The puppy is light for 11.5 weeks. I do not agree with young puppies having waist lines and feeling the ribs. Sometimes you can, they just have trouble gaining weight, so you do your best. But letting them have a little weight on them is a little healthier, because they are growing. The amount of growing they are doing is staggering. A human baby is born at what 7 pounds and by a year old, maybe 20? Well, that puppy is going 60 usually by a year, and maybe 70 or even 80 pounds. It's head is going to grow so much, it's no wonder puppies are a pain, they are IN PAIN, growing all the time. They go from 1 pound at birth to 70 pounds in 12 months, easy.

And they need to eat, a balanced diet. Usually a balanced diet for an adult dog is fine for a GSD puppy. But a lot more of it than you would feed your adult dog, sometimes double, not double what you would feed a 75 pound shepherd (not at first), but if the dog is 12 pounds and it says 1-1.5 cups for an adult 12 pound dog, than a puppy would probably need to eat 2-3 cups, and as it grows, that food increases. By six months that puppy might be eating what your adult shepherds are eating, and maybe even more. It's growing. It is up to us to keep up with the growth.
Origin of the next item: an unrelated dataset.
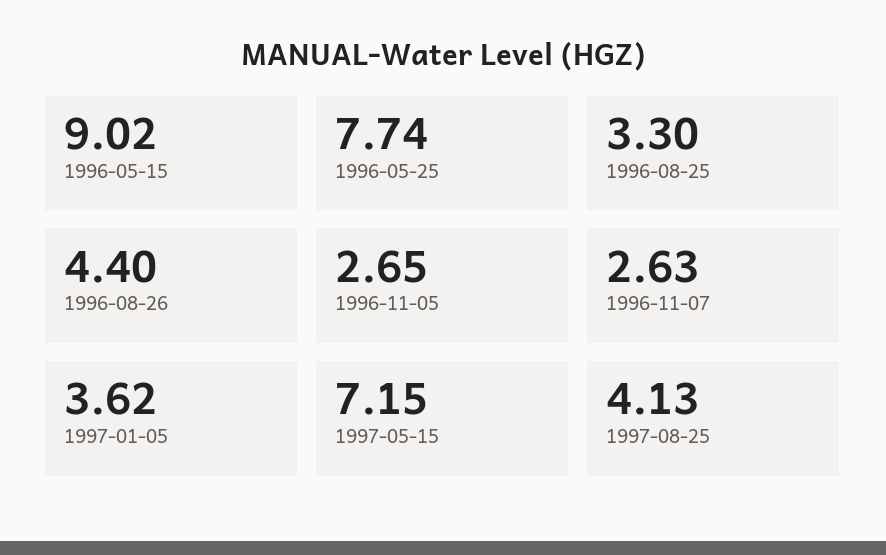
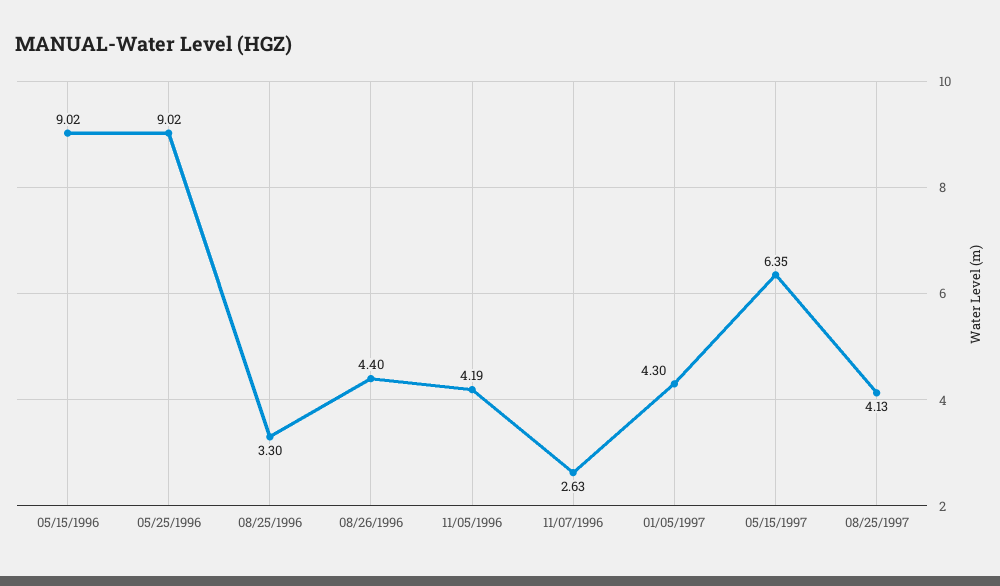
1996-05-25: 7.74 -> 9.02
1996-11-05: 2.65 -> 4.19
1997-01-05: 3.62 -> 4.3
1997-05-15: 7.15 -> 6.35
It is possible that your pup got pushed off the heavier producing teets, and maybe didn't get the lion's share of the kibble when they started feeding solid food. A lot of folks have the opposite problem, the puppy misses the competition at the food pan and doesn't want to eat. Yours does, that is good. But it sounds like he needs more.

Also, puppies have more energy than adult dogs, they spend more calories because they run more and the sleep more and so besides growing they are feeding puppy energy, so its a lot more food. But it also something that a feeding range cannot always calculate. That is a place to start. It sounds like yours needs more than that, and that's ok.

Lastly, we want to feed our dogs the very best, so we research and find the best food for our puppies, and sometimes that works out great. And sometimes it doesn't. Fromm is a great name, and a lot of people swear by it. Your dog may not like it, or his body may not thrive on it. Just something to keep in mind. Sometimes you have to go to your second or third choice before you find a food that he likes and that is giving you the results you want.